China’s Ministry of Science and Technology released the 900 page paper titled, “The Third National Climate Change Assessment Report,” which details the serious consequences that global warming will have on China.
The report predicts a 40 to 60 centimeter rise in sea levels, putting China’s prosperous coastal cities in jeopardy. Melting glaciers and permafrost also threaten massive infrastructure projects such as the Three Gorges Dam and the high-altitude rail link to Tibet.
FILE - A view from the Three Gorges dam over the Yangtze River in Yichang, Hubei province August 9, 2012. The environmental problems associated with the Three Gorges dam illustrate China's energy dilemma: To move away from its reliance on coal-fired power plants, Beijing says it has to develop cleaner forms of power.
China is the world’s top emitter of greenhouse gases, and emits nearly twice the pollution of the United States. Li Yan, program director for Greenpeace, says China may have the most to gain from any climate change agreement during the Paris talks.
“One thing is very clear from the very authoritative science report.
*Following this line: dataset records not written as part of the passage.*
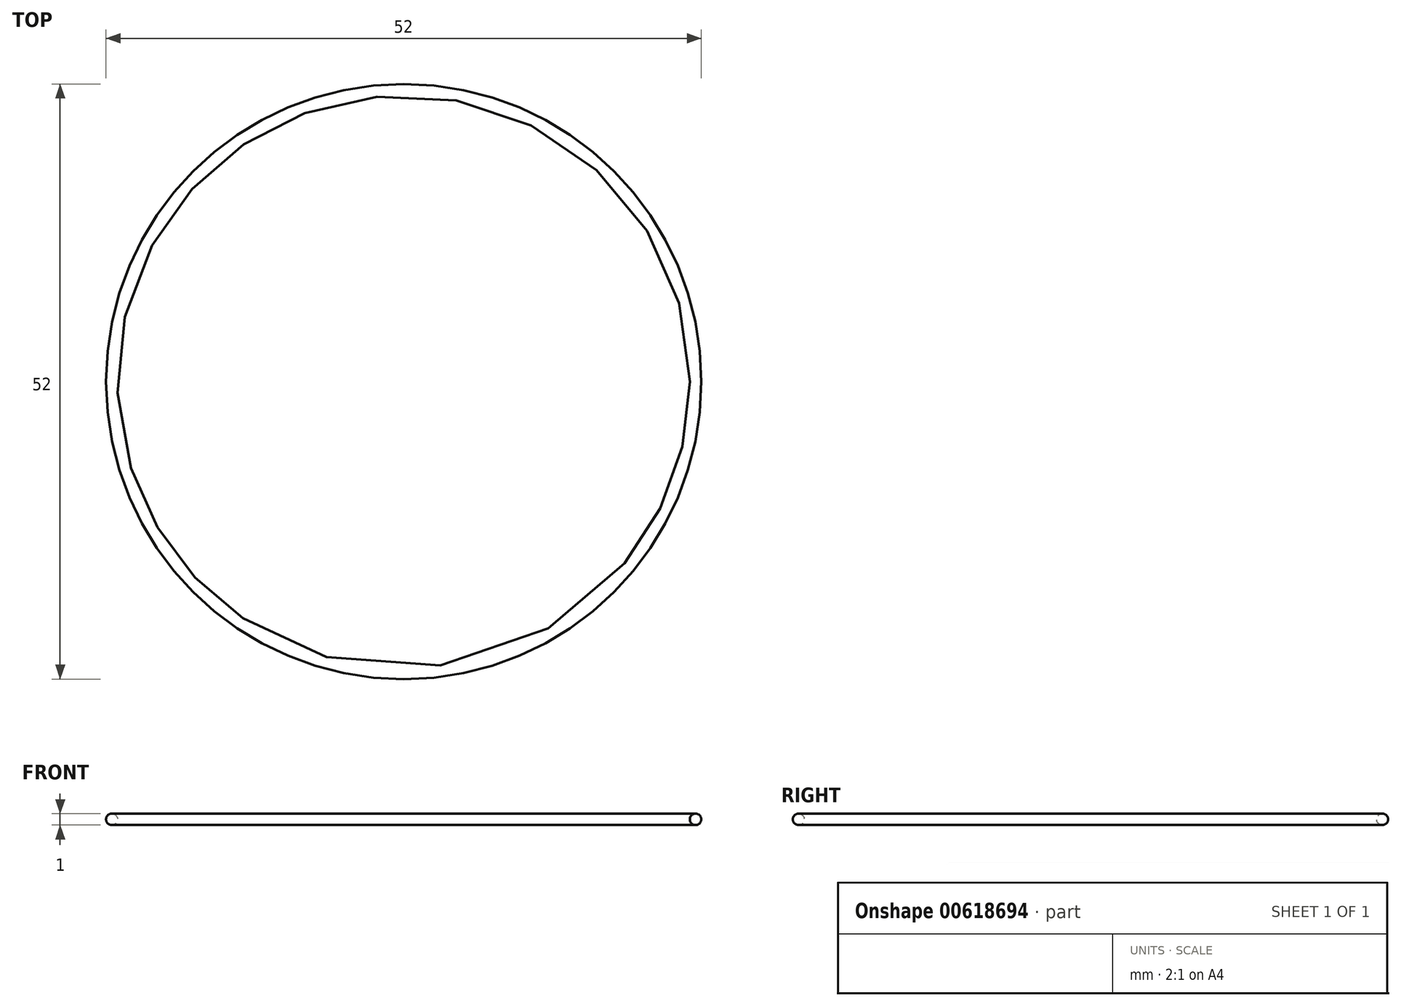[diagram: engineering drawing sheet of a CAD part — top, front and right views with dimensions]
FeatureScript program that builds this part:
annotation { "Feature Type Name" : "Feature", "Feature Type Description" : "" }
export const myFeature = defineFeature(function(context is Context, id is Id, definition is map)
    precondition{}
    {
        {
            var Q0;
            Q0=qCreatedBy(makeId("Front.planeOp"),FACE);
            var sketch = newSketch(context, id + "F0", { "sketchPlane" : qUnion([Q0])});
            skCircle(sketch, "E0", {"center": v(-25.5, 0) * mm, "radius": 0.5 * mm});
            skSolve(sketch);
        }
        {
            var Q0;
            Q0=qCreatedBy(makeId("Front.planeOp"),FACE);
            var sketch = newSketch(context, id + "F1", { "sketchPlane" : qUnion([Q0])});
            skLineSegment(sketch, "E1", {"start": v(0, 27.83) * mm, "end": v(0, -27.34) * mm, "construction": true});
            skSolve(sketch);
        }
        {
            var Q0;
            Q0=makeQuery(id+"F0.imprint","IMPRINT",FACE,{"disambiguationData":[TD([[makeQuery(id+"F0.imprint","IMPRINT",EDGE,{"derivedFrom":sQuery(id+"F0.wireOp",EDGE,"E0")}),1.0]])]});
            var Q1;
            Q1=sQuery(id+"F1.wireOp",EDGE,"E1");
            revolve(context, id + "F2", {"surfaceOperationType" : NewSurfaceOperationType.NEW, "entities" : qUnion([Q0]), "axis" : qUnion([Q1]), "revolveType" : RevolveType.FULL});
        }
    });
China is already one of the biggest victims of climate change itself, and taking strong actions against climate change is in China’s own interest, I think that has been confirmed again and again,” said Li Yan.
About 150 heads of state and government are meeting in Paris for the U.N. Conference on Climate Change, or COP21.
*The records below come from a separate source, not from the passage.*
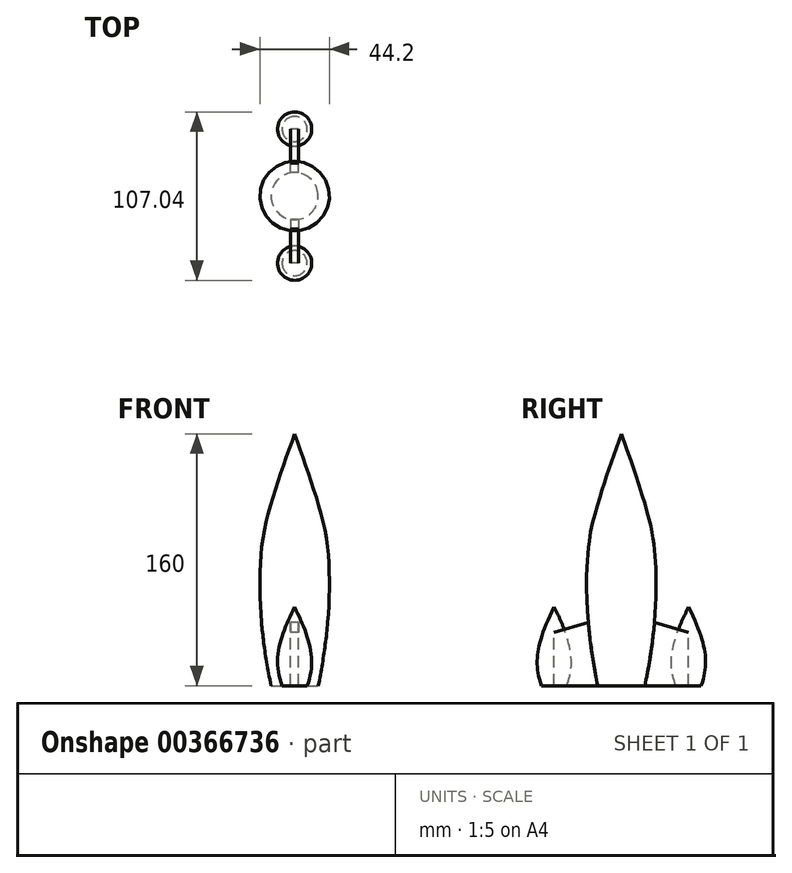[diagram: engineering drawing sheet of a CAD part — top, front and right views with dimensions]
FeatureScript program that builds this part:
annotation { "Feature Type Name" : "Feature", "Feature Type Description" : "" }
export const myFeature = defineFeature(function(context is Context, id is Id, definition is map)
    precondition{}
    {
        {
            var Q0;
            Q0=qCreatedBy(makeId("Right.planeOp"),FACE);
            var sketch = newSketch(context, id + "F0", { "sketchPlane" : qUnion([Q0])});
            skLineSegment(sketch, "E0", {"start": v(0, 0) * mm, "end": v(0, 160) * mm});
            skLineSegment(sketch, "E1", {"start": v(0, 0) * mm, "end": v(15, 0) * mm});
            skFitSpline(sketch, "E2", {"points": [v(15, 0) * mm, v(21.66, 79.35) * mm, v(0, 160) * mm], "startDerivative": vector(43.24, 210.96) * mm, "endDerivative": vector(-103.35, 290.24) * mm});
            skLineSegment(sketch, "E3", {"start": v(42.65, 0) * mm, "end": v(42.65, 50) * mm});
            skPoint(sketch, "E3.startSnap0", {"position": v(7.5, 0) * mm});
            skLineSegment(sketch, "E4", {"start": v(42.65, 0) * mm, "end": v(50.65, 0) * mm});
            skFitSpline(sketch, "E5", {"points": [v(50.65, 0) * mm, v(53.23, 19.64) * mm, v(42.65, 50) * mm], "startDerivative": vector(18.29, 51.33) * mm, "endDerivative": vector(-34.5, 68.91) * mm});
            skLineSegment(sketch, "E6", {"start": v(21, 40.27) * mm, "end": v(42.65, 33.96) * mm});
            skLineSegment(sketch, "E7", {"start": v(15, 0) * mm, "end": v(42.65, 0) * mm});
            skSolve(sketch);
        }
        {
            var Q0;
            Q0=makeQuery(id+"F0.imprint","IMPRINT",FACE,{"disambiguationData":[TD([[makeQuery(id+"F0.imprint","IMPRINT",EDGE,{"derivedFrom":sQuery(id+"F0.wireOp",EDGE,"E0")}),-1.0]])]});
            var Q1;
            Q1=sQuery(id+"F0.wireOp",EDGE,"E0");
            revolve(context, id + "F1", {"entities" : qUnion([Q0]), "axis" : qUnion([Q1]), "revolveType" : RevolveType.FULL});
        }
        {
            var Q0;
            Q0=makeQuery(id+"F0.imprint","IMPRINT",FACE,{"disambiguationData":[TD([[makeQuery(id+"F0.imprint","IMPRINT",EDGE,{"derivedFrom":sQuery(id+"F0.wireOp",EDGE,"E3")}),-1.0]])]});
            var Q1;
            Q1=sQuery(id+"F0.wireOp",EDGE,"E3");
            revolve(context, id + "F2", {"entities" : qUnion([Q0]), "axis" : qUnion([Q1]), "revolveType" : RevolveType.FULL});
        }
        {
            var Q0;
            Q0=makeQuery(id+"F2.opRevolve","SWEPT_BODY",BODY,{"disambiguationData":[OSD([sQuery(id+"F0.wireOp",EDGE,"E3"),sQuery(id+"F0.wireOp",EDGE,"E4"),sQuery(id+"F0.wireOp",EDGE,"E5")])]});
            var Q1;
            Q1=qCreatedBy(makeId("Front.planeOp"),FACE);
            mirror(context, id + "F3", {"entities" : qUnion([Q0]), "mirrorPlane" : qUnion([Q1])});
        }
        {
            var Q0;
            {var subQ2=sQuery(id+"F0.wireOp",EDGE,"E6");Q0=makeQuery(id+"F0.imprint","IMPRINT",FACE,{"disambiguationData":[TD([[makeQuery(id+"F0.imprint","IMPRINT",EDGE,{"derivedFrom":subQ2}),-1.0]])]});}
            extrude(context, id + "F4", {"entities" : qUnion([Q0]), "endBound" : BoundingType.SYMMETRIC, "depth" : 5 * mm});
        }
        {
            var Q0;
            Q0=makeQuery(id+"F4.opExtrude","SWEPT_BODY",BODY,{"disambiguationData":[OSD([sQuery(id+"F0.wireOp",EDGE,"E2"),sQuery(id+"F0.wireOp",EDGE,"E3"),sQuery(id+"F0.wireOp",EDGE,"E6"),sQuery(id+"F0.wireOp",EDGE,"E7")])]});
            var Q1;
            Q1=qCreatedBy(makeId("Front.planeOp"),FACE);
            mirror(context, id + "F5", {"entities" : qUnion([Q0]), "mirrorPlane" : qUnion([Q1])});
        }
    });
One-hundred-ninety-five countries aim to arrive at an agreement to prevent the Earth from warming two degrees. If global warming continues, China predicts cross-border migration and international conflict over water resources. China’s report says water resources in the country will shrink five percent.
Gavin Edwards, director of conservation for the World Wildlife Fund in Hong Kong, says China’s scientific assessment of climate change gives environmentalists hope that it will be a progressive leader at this week’s talks.
“Some of the ideas that they have put down on the table give us some hope that they are moving in the right direction and setting what I would say is a positive tone for the discussions in Paris as well,” he said.
U.S. President Barack Obama, left, meets with Chinese President Xi Jinping during their meeting held on the sidelines of the COP21, United Nations Climate Change Conference, in Le Bourget, outside Paris, Nov. 30, 2015.
China blocked an effective climate change agreement at COP15 in Copenhagen, but has markedly changed its stance on global warming since then. A year ago, China’s President Xi Jinping met with U.S. President Barack Obama and pledged that China’s greenhouse gas emissions would peak by 2030.
Environmentalist Ma Jun says China has emerged as a leading global power in efforts to reduce global warming.
“China can find a way to overcome the industrial barriers and find a way to adopt a more proactive assessment, a more proactive decision, to combat climate change that will hopefully encourage other countries and regions to come together,” said Ma Jun.
2014 was the hottest year on record. The climate talks in Paris will end on December 11.